The aim of this research was to evaluate the expression and concomitant implications of LC3A, LC3B, beclin-1, and p62, which are key components of autophagy in human adrenal gland tumors. Tissue microarray was made for 321 cases of adrenal gland tumor (adrenal cortical adenoma (ACA): 115, adrenal cortical carcinoma (ACC): 17, and pheochromocytoma (PCC): 189). Immunohistochemical staining was performed for beclin-1, p62, LC3A, and LC3B, and the results were compared with the patients’ clinicopathologic parameters.
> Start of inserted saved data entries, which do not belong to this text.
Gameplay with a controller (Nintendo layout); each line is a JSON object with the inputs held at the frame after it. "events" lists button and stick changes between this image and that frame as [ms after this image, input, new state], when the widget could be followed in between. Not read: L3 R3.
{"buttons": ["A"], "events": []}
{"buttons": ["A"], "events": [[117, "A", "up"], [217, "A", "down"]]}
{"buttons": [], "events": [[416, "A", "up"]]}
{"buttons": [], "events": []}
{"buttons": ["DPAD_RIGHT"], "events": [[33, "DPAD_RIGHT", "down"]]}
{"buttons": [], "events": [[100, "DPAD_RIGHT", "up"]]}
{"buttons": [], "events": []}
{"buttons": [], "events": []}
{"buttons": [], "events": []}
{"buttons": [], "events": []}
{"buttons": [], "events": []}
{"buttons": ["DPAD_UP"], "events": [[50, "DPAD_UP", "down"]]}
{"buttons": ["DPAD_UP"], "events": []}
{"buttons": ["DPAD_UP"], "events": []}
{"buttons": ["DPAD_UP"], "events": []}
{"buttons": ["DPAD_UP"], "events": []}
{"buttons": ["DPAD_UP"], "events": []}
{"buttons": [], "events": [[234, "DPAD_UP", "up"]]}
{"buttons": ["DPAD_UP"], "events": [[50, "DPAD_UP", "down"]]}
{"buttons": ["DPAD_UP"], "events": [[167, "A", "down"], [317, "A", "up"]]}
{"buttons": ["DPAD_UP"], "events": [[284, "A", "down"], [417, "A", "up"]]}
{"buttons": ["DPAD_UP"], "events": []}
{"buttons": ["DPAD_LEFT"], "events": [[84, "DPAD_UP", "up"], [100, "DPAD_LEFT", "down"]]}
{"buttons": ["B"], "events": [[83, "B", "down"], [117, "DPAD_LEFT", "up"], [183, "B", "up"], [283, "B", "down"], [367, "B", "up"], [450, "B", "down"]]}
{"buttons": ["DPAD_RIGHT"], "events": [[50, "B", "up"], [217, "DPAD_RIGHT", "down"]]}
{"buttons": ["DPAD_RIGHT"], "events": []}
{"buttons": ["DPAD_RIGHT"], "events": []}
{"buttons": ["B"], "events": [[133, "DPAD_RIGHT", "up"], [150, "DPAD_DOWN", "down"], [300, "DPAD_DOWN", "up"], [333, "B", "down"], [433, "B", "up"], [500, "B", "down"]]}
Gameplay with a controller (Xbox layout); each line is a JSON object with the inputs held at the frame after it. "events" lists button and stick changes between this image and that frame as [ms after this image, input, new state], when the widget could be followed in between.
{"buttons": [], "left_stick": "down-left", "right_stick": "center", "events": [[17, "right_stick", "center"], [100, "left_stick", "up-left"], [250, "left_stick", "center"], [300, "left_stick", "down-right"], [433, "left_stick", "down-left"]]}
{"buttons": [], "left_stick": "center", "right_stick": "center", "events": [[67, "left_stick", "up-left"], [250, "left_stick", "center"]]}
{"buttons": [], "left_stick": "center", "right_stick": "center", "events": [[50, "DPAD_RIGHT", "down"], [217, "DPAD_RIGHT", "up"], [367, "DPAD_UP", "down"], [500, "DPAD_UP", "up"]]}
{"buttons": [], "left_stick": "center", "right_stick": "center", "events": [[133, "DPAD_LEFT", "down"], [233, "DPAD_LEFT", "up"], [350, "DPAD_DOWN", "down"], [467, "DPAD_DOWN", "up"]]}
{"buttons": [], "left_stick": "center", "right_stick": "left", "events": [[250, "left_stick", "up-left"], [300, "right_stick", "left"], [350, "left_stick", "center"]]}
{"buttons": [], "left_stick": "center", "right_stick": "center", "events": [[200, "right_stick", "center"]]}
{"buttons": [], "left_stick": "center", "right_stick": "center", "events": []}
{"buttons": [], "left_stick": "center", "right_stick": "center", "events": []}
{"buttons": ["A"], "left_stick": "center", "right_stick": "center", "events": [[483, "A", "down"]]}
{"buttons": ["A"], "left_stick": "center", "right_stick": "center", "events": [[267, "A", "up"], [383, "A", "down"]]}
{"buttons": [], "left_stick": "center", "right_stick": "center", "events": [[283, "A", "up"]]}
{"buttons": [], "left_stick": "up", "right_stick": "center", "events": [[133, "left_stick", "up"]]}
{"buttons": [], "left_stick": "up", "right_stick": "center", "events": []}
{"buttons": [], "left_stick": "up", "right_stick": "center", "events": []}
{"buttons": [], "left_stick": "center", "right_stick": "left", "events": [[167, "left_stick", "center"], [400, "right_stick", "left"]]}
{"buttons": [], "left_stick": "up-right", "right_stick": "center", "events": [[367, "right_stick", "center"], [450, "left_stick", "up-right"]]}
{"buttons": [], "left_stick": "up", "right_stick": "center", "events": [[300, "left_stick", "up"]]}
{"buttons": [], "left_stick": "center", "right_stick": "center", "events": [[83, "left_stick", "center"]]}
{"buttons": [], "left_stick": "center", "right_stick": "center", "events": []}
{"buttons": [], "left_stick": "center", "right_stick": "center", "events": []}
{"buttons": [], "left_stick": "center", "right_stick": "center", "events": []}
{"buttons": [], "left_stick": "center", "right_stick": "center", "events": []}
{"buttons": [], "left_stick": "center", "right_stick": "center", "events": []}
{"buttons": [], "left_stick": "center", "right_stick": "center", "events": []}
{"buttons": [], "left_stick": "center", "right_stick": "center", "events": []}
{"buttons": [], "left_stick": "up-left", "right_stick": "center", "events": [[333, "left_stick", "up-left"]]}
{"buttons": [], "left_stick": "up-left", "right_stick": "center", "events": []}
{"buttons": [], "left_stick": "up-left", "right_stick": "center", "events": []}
LC3A, LC3B, beclin-1, and LC3B isolated single positive cells (ISPC) positivity rates were higher in PCC than in adrenal cortical tumor (ACT), whereas p62 positivity was lower in PCC than in ACT. The proportion of positive LC3B (ISPC) was higher in ACC than in ACA. In addition, the proportion of cells positive for p62 and LC3B (ISPC) was significantly higher in PCCs with a GAPP score of ≥3. In univariate Cox analysis, p62 positivity (p = 0.014) and the presence of p62 (ISPC) (p = 0.001) were associated with shorter disease-free survival in PCC. Moreover, p62 positivity was predictive of shorter overall survival (OS) in patients with PCC by multivariate analysis (relative risk, 6.240; 95% CI, 1.434–27.15; p = 0.015). Differences were found in the expression of autophagy-related proteins according to adrenal gland tumor types. Compared to ACT, the proportion of LC3A, LC3B, beclin-1, and LC3B (ISPC) positivity was higher in PCC, whereas p62 positivity was lower. Similarly, p62 positivity in PCC was associated with patient prognosis of OS.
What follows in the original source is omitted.